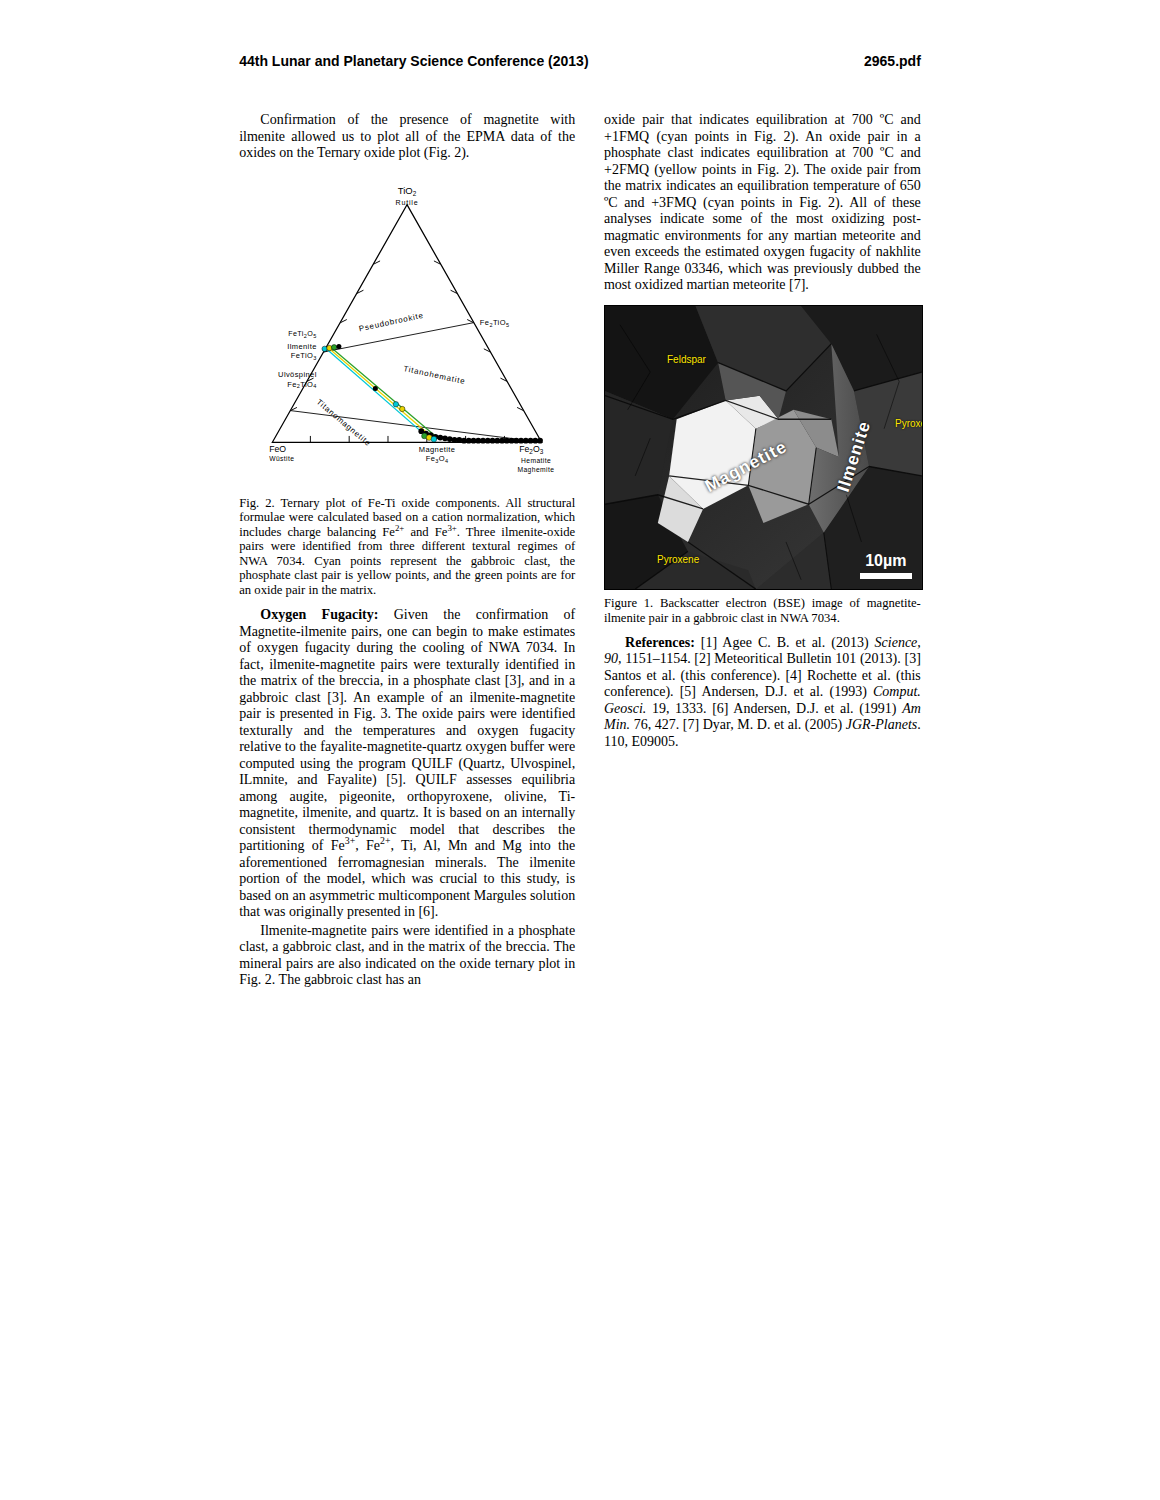44th Lunar and Planetary Science Conference (2013) 2965.pdf
Confirmation of the presence of magnetite with ilmenite allowed us to plot all of the EPMA data of the oxides on the Ternary oxide plot (Fig. 2).
TiO2 Rutile FeTi2O5 Ilmenite FeTiO3 Ulvöspinel Fe2TiO4 Fe2TiO5 FeO Wüstite Fe2O3 Hematite Maghemite Magnetite Fe3O4 Pseudobrookite Titanohematite Titanomagnetite
Fig. 2. Ternary plot of Fe-Ti oxide components. All structural formulae were calculated based on a cation normalization, which includes charge balancing Fe2+ and Fe3+. Three ilmenite-oxide pairs were identified from three different textural regimes of NWA 7034. Cyan points represent the gabbroic clast, the phosphate clast pair is yellow points, and the green points are for an oxide pair in the matrix.
Oxygen Fugacity: Given the confirmation of Magnetite-ilmenite pairs, one can begin to make estimates of oxygen fugacity during the cooling of NWA 7034. In fact, ilmenite-magnetite pairs were texturally identified in the matrix of the breccia, in a phosphate clast [3], and in a gabbroic clast [3]. An example of an ilmenite-magnetite pair is presented in Fig. 3. The oxide pairs were identified texturally and the temperatures and oxygen fugacity relative to the fayalite-magnetite-quartz oxygen buffer were computed using the program QUILF (Quartz, Ulvospinel, ILmnite, and Fayalite) [5]. QUILF assesses equilibria among augite, pigeonite, orthopyroxene, olivine, Ti-magnetite, ilmenite, and quartz. It is based on an internally consistent thermodynamic model that describes the partitioning of Fe3+, Fe2+, Ti, Al, Mn and Mg into the aforementioned ferromagnesian minerals. The ilmenite portion of the model, which was crucial to this study, is based on an asymmetric multicomponent Margules solution that was originally presented in [6].
Ilmenite-magnetite pairs were identified in a phosphate clast, a gabbroic clast, and in the matrix of the breccia. The mineral pairs are also indicated on the oxide ternary plot in Fig. 2. The gabbroic clast has an
oxide pair that indicates equilibration at 700 ºC and +1FMQ (cyan points in Fig. 2). An oxide pair in a phosphate clast indicates equilibration at 700 ºC and +2FMQ (yellow points in Fig. 2). The oxide pair from the matrix indicates an equilibration temperature of 650 ºC and +3FMQ (cyan points in Fig. 2). All of these analyses indicate some of the most oxidizing post-magmatic environments for any martian meteorite and even exceeds the estimated oxygen fugacity of nakhlite Miller Range 03346, which was previously dubbed the most oxidized martian meteorite [7].
Feldspar Pyroxene Feldspar Pyroxene Magnetite Ilmenite
10µm
Figure 1. Backscatter electron (BSE) image of magnetite-ilmenite pair in a gabbroic clast in NWA 7034.
References: [1] Agee C. B. et al. (2013) Science, 90, 1151–1154. [2] Meteoritical Bulletin 101 (2013). [3] Santos et al. (this conference). [4] Rochette et al. (this conference). [5] Andersen, D.J. et al. (1993) Comput. Geosci. 19, 1333. [6] Andersen, D.J. et al. (1991) Am Min. 76, 427. [7] Dyar, M. D. et al. (2005) JGR-Planets. 110, E09005.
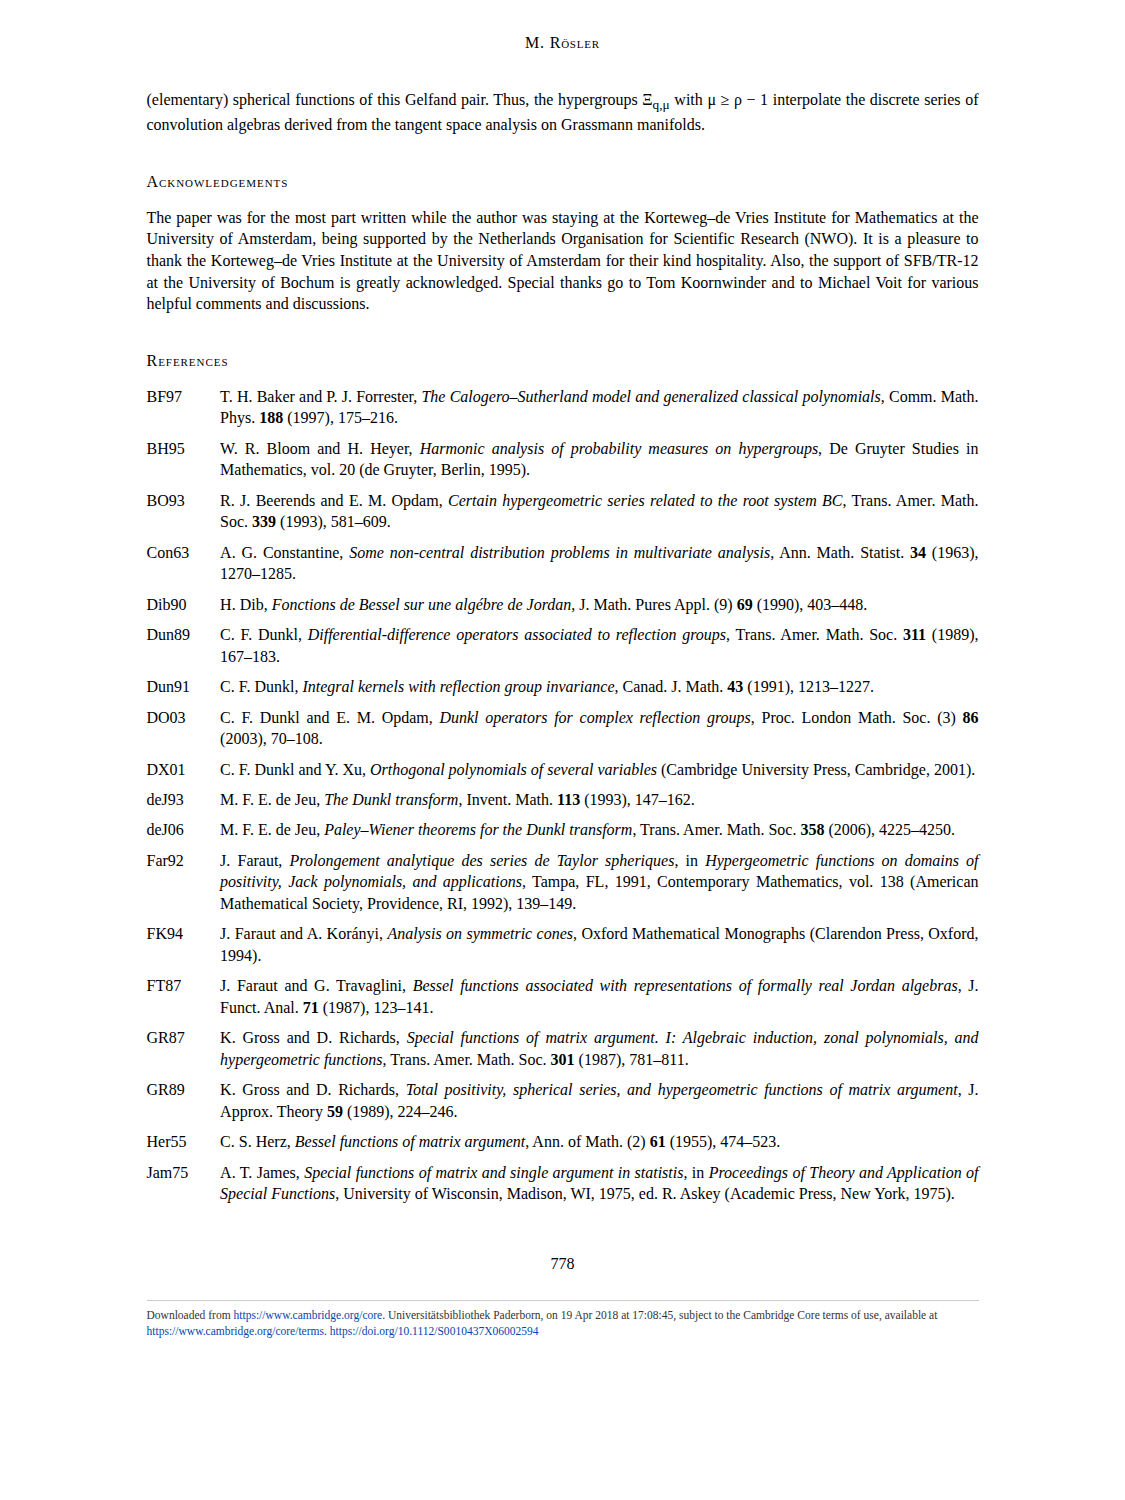M. Rösler
(elementary) spherical functions of this Gelfand pair. Thus, the hypergroups Ξq,μ with μ ≥ ρ − 1 interpolate the discrete series of convolution algebras derived from the tangent space analysis on Grassmann manifolds.
Acknowledgements
The paper was for the most part written while the author was staying at the Korteweg–de Vries Institute for Mathematics at the University of Amsterdam, being supported by the Netherlands Organisation for Scientific Research (NWO). It is a pleasure to thank the Korteweg–de Vries Institute at the University of Amsterdam for their kind hospitality. Also, the support of SFB/TR-12 at the University of Bochum is greatly acknowledged. Special thanks go to Tom Koornwinder and to Michael Voit for various helpful comments and discussions.
References
BF97
T. H. Baker and P. J. Forrester, The Calogero–Sutherland model and generalized classical polynomials, Comm. Math. Phys. 188 (1997), 175–216.
BH95
W. R. Bloom and H. Heyer, Harmonic analysis of probability measures on hypergroups, De Gruyter Studies in Mathematics, vol. 20 (de Gruyter, Berlin, 1995).
BO93
R. J. Beerends and E. M. Opdam, Certain hypergeometric series related to the root system BC, Trans. Amer. Math. Soc. 339 (1993), 581–609.
Con63
A. G. Constantine, Some non-central distribution problems in multivariate analysis, Ann. Math. Statist. 34 (1963), 1270–1285.
Dib90
H. Dib, Fonctions de Bessel sur une algébre de Jordan, J. Math. Pures Appl. (9) 69 (1990), 403–448.
Dun89
C. F. Dunkl, Differential-difference operators associated to reflection groups, Trans. Amer. Math. Soc. 311 (1989), 167–183.
Dun91
C. F. Dunkl, Integral kernels with reflection group invariance, Canad. J. Math. 43 (1991), 1213–1227.
DO03
C. F. Dunkl and E. M. Opdam, Dunkl operators for complex reflection groups, Proc. London Math. Soc. (3) 86 (2003), 70–108.
DX01
C. F. Dunkl and Y. Xu, Orthogonal polynomials of several variables (Cambridge University Press, Cambridge, 2001).
deJ93
M. F. E. de Jeu, The Dunkl transform, Invent. Math. 113 (1993), 147–162.
deJ06
M. F. E. de Jeu, Paley–Wiener theorems for the Dunkl transform, Trans. Amer. Math. Soc. 358 (2006), 4225–4250.
Far92
J. Faraut, Prolongement analytique des series de Taylor spheriques, in Hypergeometric functions on domains of positivity, Jack polynomials, and applications, Tampa, FL, 1991, Contemporary Mathematics, vol. 138 (American Mathematical Society, Providence, RI, 1992), 139–149.
FK94
J. Faraut and A. Korányi, Analysis on symmetric cones, Oxford Mathematical Monographs (Clarendon Press, Oxford, 1994).
FT87
J. Faraut and G. Travaglini, Bessel functions associated with representations of formally real Jordan algebras, J. Funct. Anal. 71 (1987), 123–141.
GR87
K. Gross and D. Richards, Special functions of matrix argument. I: Algebraic induction, zonal polynomials, and hypergeometric functions, Trans. Amer. Math. Soc. 301 (1987), 781–811.
GR89
K. Gross and D. Richards, Total positivity, spherical series, and hypergeometric functions of matrix argument, J. Approx. Theory 59 (1989), 224–246.
Her55
C. S. Herz, Bessel functions of matrix argument, Ann. of Math. (2) 61 (1955), 474–523.
Jam75
A. T. James, Special functions of matrix and single argument in statistis, in Proceedings of Theory and Application of Special Functions, University of Wisconsin, Madison, WI, 1975, ed. R. Askey (Academic Press, New York, 1975).
778
Downloaded from https://www.cambridge.org/core. Universitätsbibliothek Paderborn, on 19 Apr 2018 at 17:08:45, subject to the Cambridge Core terms of use, available at https://www.cambridge.org/core/terms. https://doi.org/10.1112/S0010437X06002594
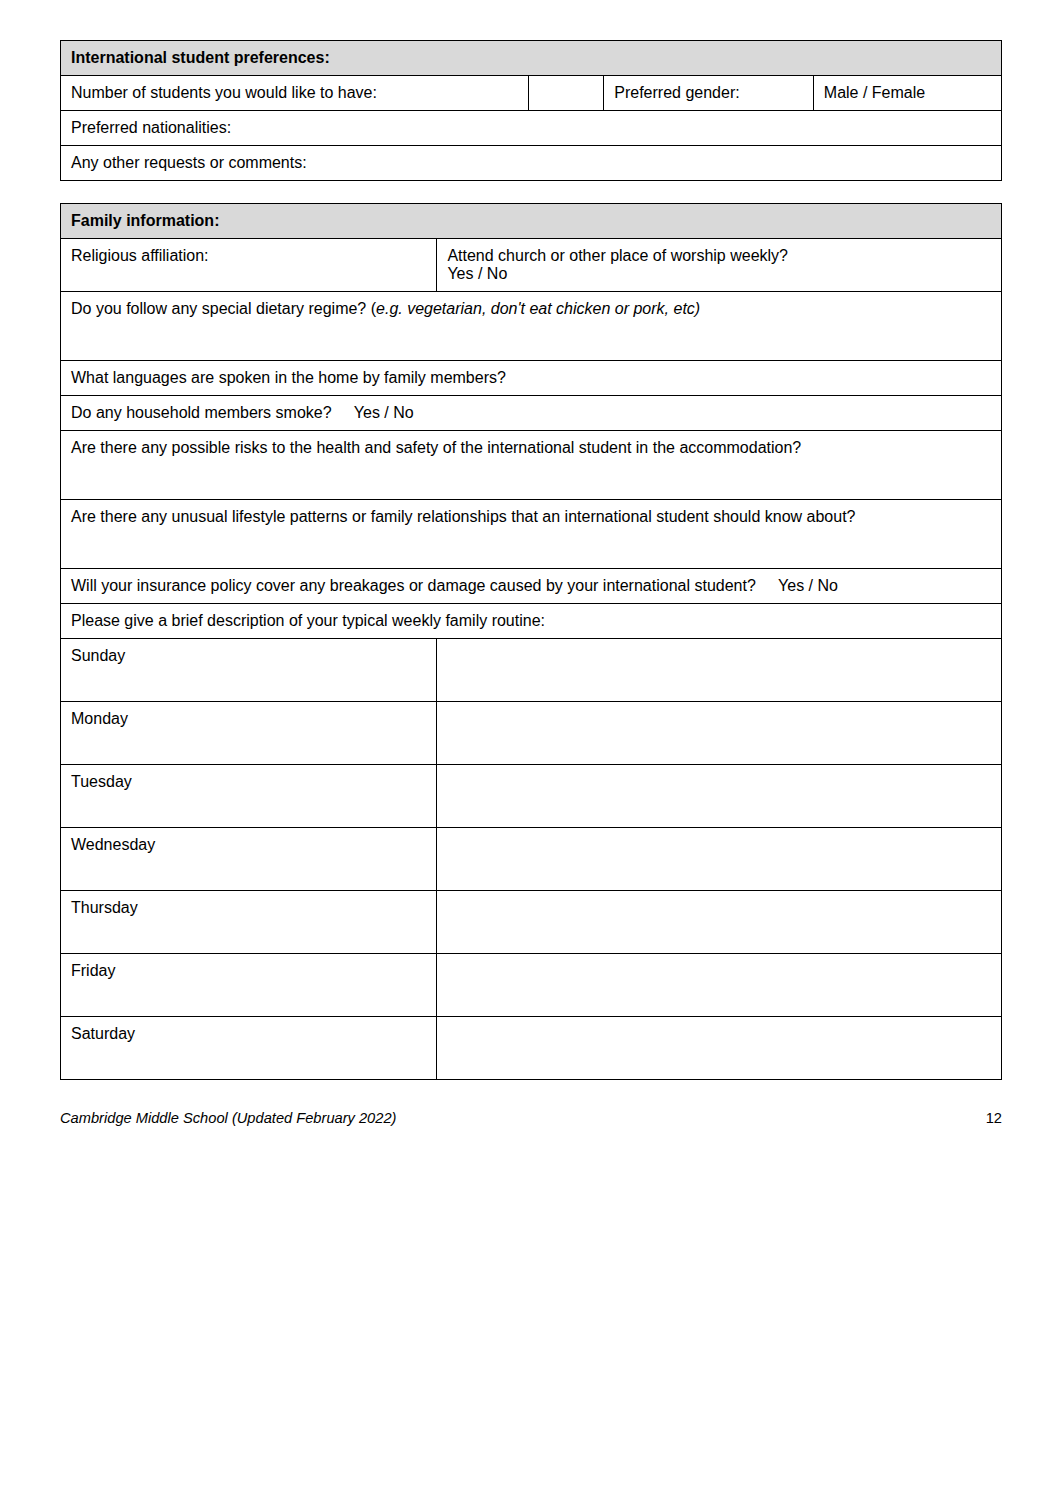| International student preferences: |
| Number of students you would like to have: | | Preferred gender: | Male / Female |
| Preferred nationalities: |
| Any other requests or comments: |
| Family information: |
| Religious affiliation: | Attend church or other place of worship weekly? Yes / No |
| Do you follow any special dietary regime? ( e.g. vegetarian, don't eat chicken or pork, etc) |
| What languages are spoken in the home by family members? |
| Do any household members smoke? Yes / No |
| Are there any possible risks to the health and safety of the international student in the accommodation? |
| Are there any unusual lifestyle patterns or family relationships that an international student should know about? |
| Will your insurance policy cover any breakages or damage caused by your international student? Yes / No |
| Please give a brief description of your typical weekly family routine: |
| Sunday | |
| Monday | |
| Tuesday | |
| Wednesday | |
| Thursday | |
| Friday | |
| Saturday | |
Cambridge Middle School (Updated February 2022) 12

━━━━━━━━━━

• Task description:
Identify the lines of the entries containing the string "Gross". Copy each such line.

• Result:
K. Gross and D. Richards, Special functions of matrix argument. I: Algebraic induction, zonal polynomials, and hypergeometric functions, Trans. Amer. Math. Soc. 301 (1987), 781–811.
K. Gross and D. Richards, Total positivity, spherical series, and hypergeometric functions of matrix argument, J. Approx. Theory 59 (1989), 224–246.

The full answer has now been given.